■ **Hardware design source files**
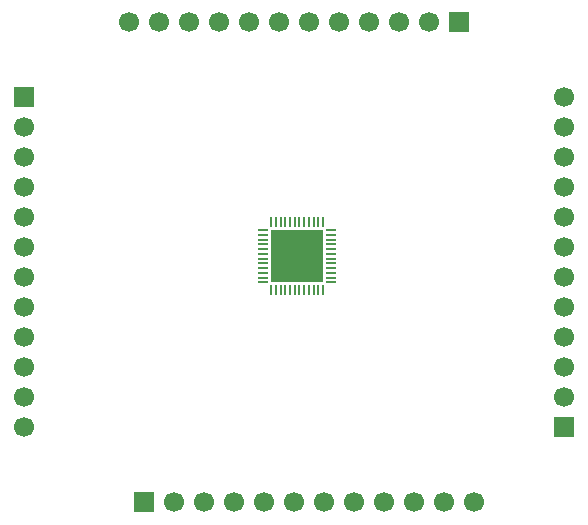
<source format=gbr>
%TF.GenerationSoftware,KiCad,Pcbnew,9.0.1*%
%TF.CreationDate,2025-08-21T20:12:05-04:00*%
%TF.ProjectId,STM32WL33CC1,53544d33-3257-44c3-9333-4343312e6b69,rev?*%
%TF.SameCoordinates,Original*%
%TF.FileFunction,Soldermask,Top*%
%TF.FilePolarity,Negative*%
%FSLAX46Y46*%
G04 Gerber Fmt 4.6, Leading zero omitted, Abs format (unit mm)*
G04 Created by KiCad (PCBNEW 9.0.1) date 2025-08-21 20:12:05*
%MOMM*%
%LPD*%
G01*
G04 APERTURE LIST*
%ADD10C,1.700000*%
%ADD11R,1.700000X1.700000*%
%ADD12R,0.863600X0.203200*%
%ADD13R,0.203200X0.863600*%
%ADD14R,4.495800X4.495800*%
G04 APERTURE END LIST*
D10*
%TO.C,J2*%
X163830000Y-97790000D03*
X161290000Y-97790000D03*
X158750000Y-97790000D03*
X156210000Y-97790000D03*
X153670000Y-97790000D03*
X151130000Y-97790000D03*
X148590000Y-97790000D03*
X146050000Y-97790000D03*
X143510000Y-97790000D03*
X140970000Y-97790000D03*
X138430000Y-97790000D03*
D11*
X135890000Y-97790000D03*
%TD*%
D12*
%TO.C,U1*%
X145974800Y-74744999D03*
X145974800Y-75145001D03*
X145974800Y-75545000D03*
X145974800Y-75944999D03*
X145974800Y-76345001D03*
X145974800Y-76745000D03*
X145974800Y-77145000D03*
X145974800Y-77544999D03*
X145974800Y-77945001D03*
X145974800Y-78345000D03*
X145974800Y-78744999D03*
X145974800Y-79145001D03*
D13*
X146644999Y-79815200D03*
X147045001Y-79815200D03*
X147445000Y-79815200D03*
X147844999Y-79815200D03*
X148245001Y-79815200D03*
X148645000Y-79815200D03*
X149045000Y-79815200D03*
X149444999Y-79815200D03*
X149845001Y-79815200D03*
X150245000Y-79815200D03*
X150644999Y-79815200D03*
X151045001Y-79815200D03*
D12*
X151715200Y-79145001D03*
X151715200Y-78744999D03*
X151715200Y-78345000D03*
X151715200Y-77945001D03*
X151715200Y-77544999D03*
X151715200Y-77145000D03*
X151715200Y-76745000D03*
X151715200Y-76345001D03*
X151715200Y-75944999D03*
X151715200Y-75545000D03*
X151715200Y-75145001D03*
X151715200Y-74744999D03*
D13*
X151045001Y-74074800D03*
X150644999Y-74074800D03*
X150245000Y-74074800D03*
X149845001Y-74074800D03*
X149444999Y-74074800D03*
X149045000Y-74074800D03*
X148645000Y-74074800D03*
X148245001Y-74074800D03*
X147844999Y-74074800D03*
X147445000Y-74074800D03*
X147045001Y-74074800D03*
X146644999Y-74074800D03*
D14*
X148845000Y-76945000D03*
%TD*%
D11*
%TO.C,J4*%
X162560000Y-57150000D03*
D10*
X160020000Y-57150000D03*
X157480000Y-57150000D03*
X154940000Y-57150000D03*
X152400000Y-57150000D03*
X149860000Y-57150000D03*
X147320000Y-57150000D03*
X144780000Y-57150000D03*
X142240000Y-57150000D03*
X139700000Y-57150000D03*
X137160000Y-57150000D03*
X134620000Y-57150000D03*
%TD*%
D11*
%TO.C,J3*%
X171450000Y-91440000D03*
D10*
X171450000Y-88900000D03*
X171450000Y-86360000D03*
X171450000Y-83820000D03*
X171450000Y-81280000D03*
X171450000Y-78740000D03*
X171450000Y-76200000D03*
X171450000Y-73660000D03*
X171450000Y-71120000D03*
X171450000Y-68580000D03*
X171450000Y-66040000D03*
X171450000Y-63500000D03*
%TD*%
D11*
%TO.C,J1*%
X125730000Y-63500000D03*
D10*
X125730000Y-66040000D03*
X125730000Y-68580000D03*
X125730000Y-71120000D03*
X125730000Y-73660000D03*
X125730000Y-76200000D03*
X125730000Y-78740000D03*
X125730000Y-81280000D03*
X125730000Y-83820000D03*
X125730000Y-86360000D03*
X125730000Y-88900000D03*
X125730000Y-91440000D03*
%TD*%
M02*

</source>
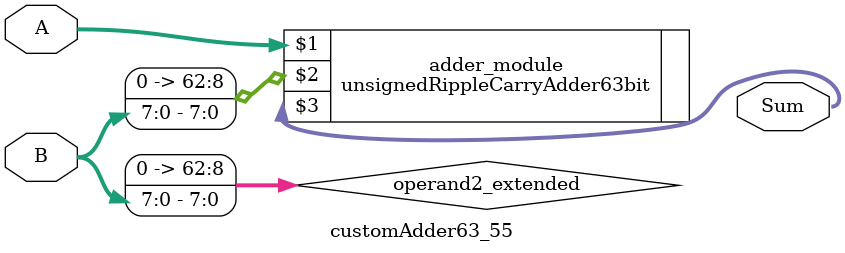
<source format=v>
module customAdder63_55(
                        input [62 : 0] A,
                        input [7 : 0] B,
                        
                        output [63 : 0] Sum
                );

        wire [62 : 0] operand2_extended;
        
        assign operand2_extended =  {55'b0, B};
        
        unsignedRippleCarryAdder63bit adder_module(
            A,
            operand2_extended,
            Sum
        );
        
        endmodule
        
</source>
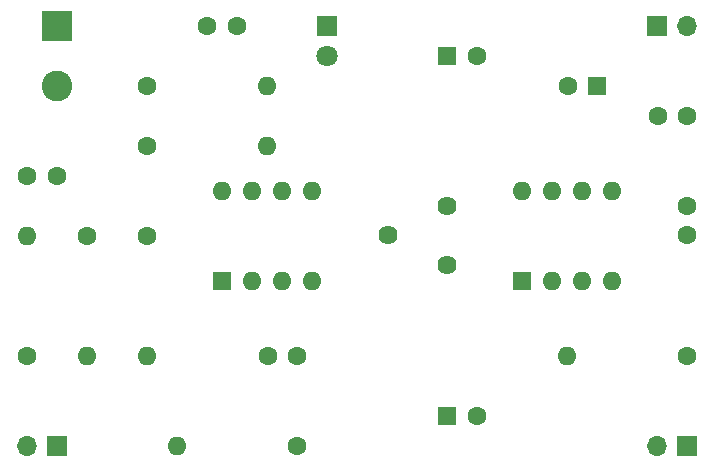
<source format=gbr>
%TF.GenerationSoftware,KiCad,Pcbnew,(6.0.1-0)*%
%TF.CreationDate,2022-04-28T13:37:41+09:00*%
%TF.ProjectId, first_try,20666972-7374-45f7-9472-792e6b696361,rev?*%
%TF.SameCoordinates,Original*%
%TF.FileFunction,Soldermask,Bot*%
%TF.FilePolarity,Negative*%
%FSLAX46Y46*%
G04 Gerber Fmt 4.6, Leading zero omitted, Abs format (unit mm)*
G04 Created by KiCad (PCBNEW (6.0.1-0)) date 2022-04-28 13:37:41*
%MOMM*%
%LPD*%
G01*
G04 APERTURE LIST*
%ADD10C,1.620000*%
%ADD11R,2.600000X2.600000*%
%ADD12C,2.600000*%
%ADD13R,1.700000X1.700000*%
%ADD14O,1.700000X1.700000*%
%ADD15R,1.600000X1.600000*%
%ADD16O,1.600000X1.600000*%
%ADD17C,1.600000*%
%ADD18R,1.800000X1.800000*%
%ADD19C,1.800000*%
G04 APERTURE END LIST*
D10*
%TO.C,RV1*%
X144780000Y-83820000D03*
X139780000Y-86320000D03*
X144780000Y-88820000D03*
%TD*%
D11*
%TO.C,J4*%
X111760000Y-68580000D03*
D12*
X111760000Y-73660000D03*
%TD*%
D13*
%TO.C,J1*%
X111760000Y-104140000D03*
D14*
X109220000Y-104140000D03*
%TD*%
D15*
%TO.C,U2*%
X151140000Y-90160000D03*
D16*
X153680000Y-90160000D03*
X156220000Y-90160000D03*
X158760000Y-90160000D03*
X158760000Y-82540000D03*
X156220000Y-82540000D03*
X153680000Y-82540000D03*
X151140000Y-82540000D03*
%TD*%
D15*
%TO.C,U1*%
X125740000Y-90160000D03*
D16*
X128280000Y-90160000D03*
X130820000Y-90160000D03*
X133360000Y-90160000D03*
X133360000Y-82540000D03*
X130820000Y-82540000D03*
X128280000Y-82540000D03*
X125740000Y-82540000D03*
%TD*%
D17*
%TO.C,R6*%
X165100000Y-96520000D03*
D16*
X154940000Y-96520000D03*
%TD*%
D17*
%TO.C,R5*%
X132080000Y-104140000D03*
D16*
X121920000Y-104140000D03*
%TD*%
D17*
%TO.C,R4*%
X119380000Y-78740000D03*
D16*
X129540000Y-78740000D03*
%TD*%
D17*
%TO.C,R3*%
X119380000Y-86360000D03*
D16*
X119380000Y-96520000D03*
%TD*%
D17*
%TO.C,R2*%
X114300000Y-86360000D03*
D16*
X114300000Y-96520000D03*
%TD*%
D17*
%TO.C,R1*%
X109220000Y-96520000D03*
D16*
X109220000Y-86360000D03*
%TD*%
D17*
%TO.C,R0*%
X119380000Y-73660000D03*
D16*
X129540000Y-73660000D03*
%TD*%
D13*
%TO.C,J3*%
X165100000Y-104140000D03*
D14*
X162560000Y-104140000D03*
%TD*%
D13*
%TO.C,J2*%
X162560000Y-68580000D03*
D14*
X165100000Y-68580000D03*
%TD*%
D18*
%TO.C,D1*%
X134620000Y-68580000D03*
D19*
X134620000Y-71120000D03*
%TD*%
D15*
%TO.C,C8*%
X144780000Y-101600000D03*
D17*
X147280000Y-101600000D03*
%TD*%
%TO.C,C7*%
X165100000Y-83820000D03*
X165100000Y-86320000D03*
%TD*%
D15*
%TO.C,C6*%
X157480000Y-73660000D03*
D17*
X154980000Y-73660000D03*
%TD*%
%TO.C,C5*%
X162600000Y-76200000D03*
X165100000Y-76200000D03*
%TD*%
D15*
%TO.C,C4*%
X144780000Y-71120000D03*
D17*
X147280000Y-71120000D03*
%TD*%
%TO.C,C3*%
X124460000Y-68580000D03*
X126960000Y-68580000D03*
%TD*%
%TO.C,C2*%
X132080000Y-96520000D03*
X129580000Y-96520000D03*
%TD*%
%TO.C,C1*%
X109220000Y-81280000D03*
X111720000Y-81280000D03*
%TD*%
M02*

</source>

■ **Required action**
Above are the lines; repeat exactly the ones from the line containing "X148245001Y-79815200D03*" down to the line containing "X144780000Y-57150000D03*", both inclusive.

■ **Written solution**
X148245001Y-79815200D03*
X148645000Y-79815200D03*
X149045000Y-79815200D03*
X149444999Y-79815200D03*
X149845001Y-79815200D03*
X150245000Y-79815200D03*
X150644999Y-79815200D03*
X151045001Y-79815200D03*
D12*
X151715200Y-79145001D03*
X151715200Y-78744999D03*
X151715200Y-78345000D03*
X151715200Y-77945001D03*
X151715200Y-77544999D03*
X151715200Y-77145000D03*
X151715200Y-76745000D03*
X151715200Y-76345001D03*
X151715200Y-75944999D03*
X151715200Y-75545000D03*
X151715200Y-75145001D03*
X151715200Y-74744999D03*
D13*
X151045001Y-74074800D03*
X150644999Y-74074800D03*
X150245000Y-74074800D03*
X149845001Y-74074800D03*
X149444999Y-74074800D03*
X149045000Y-74074800D03*
X148645000Y-74074800D03*
X148245001Y-74074800D03*
X147844999Y-74074800D03*
X147445000Y-74074800D03*
X147045001Y-74074800D03*
X146644999Y-74074800D03*
D14*
X148845000Y-76945000D03*
%TD*%
D11*
%TO.C,J4*%
X162560000Y-57150000D03*
D10*
X160020000Y-57150000D03*
X157480000Y-57150000D03*
X154940000Y-57150000D03*
X152400000Y-57150000D03*
X149860000Y-57150000D03*
X147320000Y-57150000D03*
X144780000Y-57150000D03*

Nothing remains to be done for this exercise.